- John Augustus Reitz House
- U.S. National Register of Historic Places
- Interactive map showing the location of John Augustus Reitz House
- Location: 224 S.E. 1st St., Evansville, Indiana
- Coordinates: 37°58′3.39″N 87°34′20.69″W﻿ / ﻿37.9676083°N 87.5724139°W
- Area: 0.5 acres (0.20 ha)
- Built: 1871
- Architectural style: Second Empire
- NRHP reference No.: 73000047
- Added to NRHP: October 15, 1973

= Reitz Home Museum =

Historic house in Indiana, United States

The Reitz Home Museum is a Victorian house museum located in the Riverside Historic District in downtown Evansville, Indiana. The museum offers year-round guided tours.

An authentic restoration offers visitors a step back in time with silk damask-covered walls, hand painted ceilings, delicately molded plaster friezes, and intricately patterned hand-laid wood parquet floors. Other features of the home include tiled and marbled fireplaces, stained glass windows, and French gilt chandeliers. Much of the home is decorated with original period furniture.

Considered by many to be one of the finest examples of the French Second Empire style architecture, the home has been featured in several issues of Victorian Homes magazine as well as Victorian Decorating and Lifestyle magazine.

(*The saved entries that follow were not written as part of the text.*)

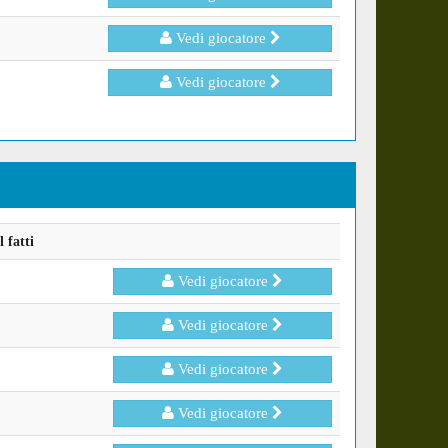
Vedi giocatore
Vedi giocatore
 fatti
Vedi giocatore
Vedi giocatore
Vedi giocatore
Vedi giocatore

In 2003 the home received a commendation from the Victorian Society in America for the preservation and restoration of the Victorian mansion.

==History==
John Augustus Reitz, who amassed a fortune in the lumber business, built the house in 1871 in the French Second Empire style. Built to express his success, the mansion was decorated with elegant furnishings and detailed architectural features. Upon Reitz's death in the 1890s, his eldest son Francis Joseph Reitz took over the house and completely redecorated the interior in a variety of Victorian styles.

In 1974 the Diocese of Evansville donated the mansion to the Reitz Home Preservation Society, a non-profit organization formed to restore and preserve the home. It was officially placed on the National Register of Historic Places in 1973 and was opened for public tours a year later. Joseph Lutz is currently the museum's executive director, as of July 2025.